Source text

Online PDFs – What You Get Might Not Be What You See

When converting documents to PDF, we expect all attributes in the
original documents to be preserved. This is indeed the case, with
a few exceptions — some of which vary depending on the specific
Acrobat versions, authoring applications and printer drivers
used.

When the PDF file is intended for print purposes and not for
viewing on the screen and interactivity, we don’t have to be
concerned with any display or other problems (assuming of course
that the print results and quality have been tested and verified).

However, if the PDFs are to be used online, we must keep several
additional factors in mind: search/find capabilities, copy/paste
results, display quality and text editability (if desired).

You may find that PostScript drivers and Acrobat Implementations
which are fine for print production might not be good enough
for online PDFs.

In this article, I will briefly address a few of the problems
you may encounter, without discussing additional
application-specific aspects. One of my next articles will focus
on PDF display quality issues.

Find, Search, Copy and Paste

You have probably heard of, if not encountered in your own files,
search, copy and paste problems related to using TrueType fonts
in Acrobat. Fortunately, most of these problems have been solved
in Acrobat 4, IF the latest AdobePS drivers are used to produce
the PS file to be distilled (4.3.1 for Windows 95/98 and 5.1.2 on
Windows NT) AND only if Acrobat 4 Reader is used to view the PDF.

Another font-related problem is that some Type 3 fonts might not
be searchable; and in some rare cases, even Type 1 fonts are not
searchable (and text using them in the PDF might not be even
selectable).

Even if you use ‘perfect’ fonts, you might still experience
problems with the Find and Search functions as a result of the
way the text is stored internally in the PDF. In contrast
with your source documents, the PDF can be regarded as a
final-format print file. It has no paragraphs and no flow, and is
stored as isolated lines of text. Thus, for example, if the
phrase you are searching for is split between lines in a page
with multiple columns, or split between pages, it will not be
located. The same goes for hyphenated words split between lines.

Even Acrobat’s treatment of words has its own logic, which has
nothing to do with grammar. It treats space and punctuation
symbols as separators between words, but it also inspects the
physical distance between letters and uses the results to
‘decide’ when a new word begins. Although in most cases the
outcome will be as expected, there might be surprises. A common
instance of this is evident when letter-spacing is used.

Available data
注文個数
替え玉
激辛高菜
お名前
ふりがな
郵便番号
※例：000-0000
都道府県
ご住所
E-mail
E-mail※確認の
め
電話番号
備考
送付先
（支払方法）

What you need to do
Turn the paragraph of the online PDFs article that begins "Even if you use ‘perfect’ fonts" into a short bulleted list that keeps its main facts. You won't need the lines for this.

Problem solution
- Even with good fonts, Find and Search can fail because of how text is stored inside the PDF.
- Unlike the source documents, a PDF is essentially a final-format print file.
- It has no paragraphs and no flow; text is stored as isolated lines.
- A search phrase split between lines on a multi-column page, or split between pages, will not be found.
- The same applies to hyphenated words split between lines.